10 11 12 Lecture Series


August 30, 2012
Nan Ellin, Professor and Chair
Good Urbanism
We have the knowledge, the tools, and the will to make good places. Yet, the actual delivery of these places remains challenging and all too rare. Professor Ellin will offer a basic strategy for clearing the path toward good urbanism consisting of 6 steps: Prospect, Polish, Propose, Prototype, Promote, and Present. Anyone can walk this path, experts in the field of urbanism and others alike. The only precondition for stepping onto it is a willingness to go somewhere new.

September 6, 2012
Michael Larice, Associate Professor
A Rebirth in City-Making
The planning field is experiencing, once again, a fundamental redirection with respect to planning and city-making. The data-heavy comprehensive plans of past generations – which concentrated on one-size-fits-all processes and overly safe, yet, unreachable goals – are being eclipsed by a new set of more nimble and promising planning products. In cities across the continent, planning is being reconceived through civic engagement, visioning exercises, and a rediscovery of project and neighborhood-level planning. By focusing on smaller geographies, catalytic projects, new collaborations, and measurable outcomes, savvy planners and cities are pressing for success over stasis. Part of this can be explained by the dispiriting difficulties in addressing society’s ‘wicked problems’ – another part by the social and economic demands for valued places, innovative design, and urban dynamism. This talk will focus on three trends in city planning that are helping to remake the field, as well as our cities and communities.

October 4, 2012
Phil Emmi, Professor
Knowing and Valuing in the Urban Realm
Time and circumstance question whether human societies are capable of securing a future sufficient to sustain further development of human values. In approaching this question, we find that we now live between two worlds – one not yet fully exhausted and one not yet fully born.

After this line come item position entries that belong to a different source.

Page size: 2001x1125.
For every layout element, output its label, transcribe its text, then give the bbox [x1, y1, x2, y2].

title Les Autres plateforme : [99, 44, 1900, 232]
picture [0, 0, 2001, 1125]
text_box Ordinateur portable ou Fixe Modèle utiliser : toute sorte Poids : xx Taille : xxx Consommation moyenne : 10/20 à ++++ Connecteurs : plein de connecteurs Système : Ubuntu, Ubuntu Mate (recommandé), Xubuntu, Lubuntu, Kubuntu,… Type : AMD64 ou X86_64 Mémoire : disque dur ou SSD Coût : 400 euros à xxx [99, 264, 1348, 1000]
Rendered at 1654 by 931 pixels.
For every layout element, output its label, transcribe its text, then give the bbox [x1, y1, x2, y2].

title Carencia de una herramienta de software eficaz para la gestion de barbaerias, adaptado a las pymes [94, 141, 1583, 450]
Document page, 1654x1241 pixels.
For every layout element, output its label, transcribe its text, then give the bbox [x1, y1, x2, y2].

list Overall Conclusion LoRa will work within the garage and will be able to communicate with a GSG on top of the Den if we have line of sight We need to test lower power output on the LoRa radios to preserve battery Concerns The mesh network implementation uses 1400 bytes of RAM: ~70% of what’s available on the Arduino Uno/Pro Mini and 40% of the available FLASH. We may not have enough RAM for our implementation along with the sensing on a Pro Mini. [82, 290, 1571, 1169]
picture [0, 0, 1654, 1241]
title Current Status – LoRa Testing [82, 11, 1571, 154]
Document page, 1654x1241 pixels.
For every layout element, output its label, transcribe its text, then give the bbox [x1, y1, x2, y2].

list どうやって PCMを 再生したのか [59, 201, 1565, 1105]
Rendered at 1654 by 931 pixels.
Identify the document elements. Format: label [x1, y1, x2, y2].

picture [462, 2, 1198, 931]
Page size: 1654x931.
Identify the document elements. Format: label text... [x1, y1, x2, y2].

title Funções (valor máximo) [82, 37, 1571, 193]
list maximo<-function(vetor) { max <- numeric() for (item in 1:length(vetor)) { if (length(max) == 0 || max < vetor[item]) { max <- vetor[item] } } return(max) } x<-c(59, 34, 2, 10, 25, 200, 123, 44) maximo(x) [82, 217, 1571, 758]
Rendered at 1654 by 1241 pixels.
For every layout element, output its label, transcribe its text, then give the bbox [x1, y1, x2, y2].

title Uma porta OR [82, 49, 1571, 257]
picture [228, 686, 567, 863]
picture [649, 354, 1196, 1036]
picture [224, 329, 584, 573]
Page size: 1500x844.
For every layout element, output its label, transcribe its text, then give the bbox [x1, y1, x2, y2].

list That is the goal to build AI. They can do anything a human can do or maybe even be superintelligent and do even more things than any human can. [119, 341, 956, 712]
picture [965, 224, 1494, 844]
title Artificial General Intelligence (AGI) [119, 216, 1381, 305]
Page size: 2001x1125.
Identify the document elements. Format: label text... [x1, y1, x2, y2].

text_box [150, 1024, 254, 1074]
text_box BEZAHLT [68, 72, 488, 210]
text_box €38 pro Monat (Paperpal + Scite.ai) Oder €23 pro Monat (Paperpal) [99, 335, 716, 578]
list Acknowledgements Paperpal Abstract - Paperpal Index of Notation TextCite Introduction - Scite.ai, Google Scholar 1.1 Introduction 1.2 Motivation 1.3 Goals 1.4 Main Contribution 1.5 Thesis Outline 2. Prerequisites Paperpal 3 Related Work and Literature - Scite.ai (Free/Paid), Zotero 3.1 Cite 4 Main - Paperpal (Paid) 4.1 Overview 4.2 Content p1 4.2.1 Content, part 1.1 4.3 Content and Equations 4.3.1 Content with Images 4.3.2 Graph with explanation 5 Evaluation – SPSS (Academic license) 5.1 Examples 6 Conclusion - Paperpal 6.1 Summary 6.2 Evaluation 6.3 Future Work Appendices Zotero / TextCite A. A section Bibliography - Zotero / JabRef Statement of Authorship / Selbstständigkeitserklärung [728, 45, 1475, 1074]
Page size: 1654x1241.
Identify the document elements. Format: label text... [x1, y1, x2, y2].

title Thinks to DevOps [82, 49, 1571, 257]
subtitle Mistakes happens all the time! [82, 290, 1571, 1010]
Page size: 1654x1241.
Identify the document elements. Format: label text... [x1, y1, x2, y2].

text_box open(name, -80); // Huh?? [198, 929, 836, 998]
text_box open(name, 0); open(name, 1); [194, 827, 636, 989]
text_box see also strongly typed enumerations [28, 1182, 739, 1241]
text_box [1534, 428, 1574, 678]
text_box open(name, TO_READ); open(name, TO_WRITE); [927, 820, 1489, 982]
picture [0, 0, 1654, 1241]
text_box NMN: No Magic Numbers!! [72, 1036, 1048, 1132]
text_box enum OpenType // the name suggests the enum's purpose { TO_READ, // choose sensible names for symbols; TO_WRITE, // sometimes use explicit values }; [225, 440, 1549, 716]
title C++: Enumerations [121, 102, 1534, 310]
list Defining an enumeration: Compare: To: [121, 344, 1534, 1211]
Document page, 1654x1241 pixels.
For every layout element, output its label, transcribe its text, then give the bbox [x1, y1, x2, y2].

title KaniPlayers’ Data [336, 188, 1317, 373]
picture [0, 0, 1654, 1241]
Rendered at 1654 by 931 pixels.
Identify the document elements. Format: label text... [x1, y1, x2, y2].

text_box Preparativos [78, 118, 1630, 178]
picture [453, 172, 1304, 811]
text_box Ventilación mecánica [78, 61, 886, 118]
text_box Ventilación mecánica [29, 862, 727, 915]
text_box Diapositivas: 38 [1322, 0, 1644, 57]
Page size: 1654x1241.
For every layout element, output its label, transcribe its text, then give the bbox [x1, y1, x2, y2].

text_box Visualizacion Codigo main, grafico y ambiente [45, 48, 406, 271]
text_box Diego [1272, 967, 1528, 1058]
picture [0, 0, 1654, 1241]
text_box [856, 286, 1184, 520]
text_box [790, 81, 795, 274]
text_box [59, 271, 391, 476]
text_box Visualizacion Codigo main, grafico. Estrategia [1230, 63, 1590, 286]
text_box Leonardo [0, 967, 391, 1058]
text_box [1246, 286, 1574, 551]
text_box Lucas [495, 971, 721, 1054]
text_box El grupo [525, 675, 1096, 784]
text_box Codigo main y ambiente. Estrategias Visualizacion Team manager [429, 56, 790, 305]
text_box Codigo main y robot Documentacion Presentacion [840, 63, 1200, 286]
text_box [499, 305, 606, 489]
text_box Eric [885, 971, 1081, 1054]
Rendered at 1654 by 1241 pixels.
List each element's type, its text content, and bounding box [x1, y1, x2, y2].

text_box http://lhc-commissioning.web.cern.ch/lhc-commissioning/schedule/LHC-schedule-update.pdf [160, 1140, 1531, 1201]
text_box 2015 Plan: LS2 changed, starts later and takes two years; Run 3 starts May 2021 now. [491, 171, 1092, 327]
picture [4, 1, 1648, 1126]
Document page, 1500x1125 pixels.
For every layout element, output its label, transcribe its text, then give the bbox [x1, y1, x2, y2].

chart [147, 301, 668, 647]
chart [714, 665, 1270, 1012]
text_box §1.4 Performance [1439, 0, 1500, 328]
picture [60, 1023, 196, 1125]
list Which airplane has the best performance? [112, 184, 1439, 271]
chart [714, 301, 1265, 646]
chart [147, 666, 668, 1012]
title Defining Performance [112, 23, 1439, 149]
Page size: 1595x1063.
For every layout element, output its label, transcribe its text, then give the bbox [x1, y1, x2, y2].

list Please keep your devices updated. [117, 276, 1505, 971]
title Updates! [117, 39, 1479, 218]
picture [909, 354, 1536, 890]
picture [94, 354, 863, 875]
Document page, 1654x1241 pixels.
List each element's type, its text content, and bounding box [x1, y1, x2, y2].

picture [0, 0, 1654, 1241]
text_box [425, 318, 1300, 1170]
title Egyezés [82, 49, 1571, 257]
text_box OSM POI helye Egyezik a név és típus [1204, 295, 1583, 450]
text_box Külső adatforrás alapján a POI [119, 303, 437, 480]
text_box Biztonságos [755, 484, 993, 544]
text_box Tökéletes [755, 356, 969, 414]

The former is increasingly fraught with paralyzing dilemmas and no longer offers either a clear focus or a full mobilization of effort. The latter is but a suggestive shade of things to come. Within these two worlds are different ways of knowing and, more fundamentally, different stages in the evolution of human values. Professor Emmi will identify the various dilemmas in which we are presently stuck and how emergent ways of knowing and valuing might offer a way forward.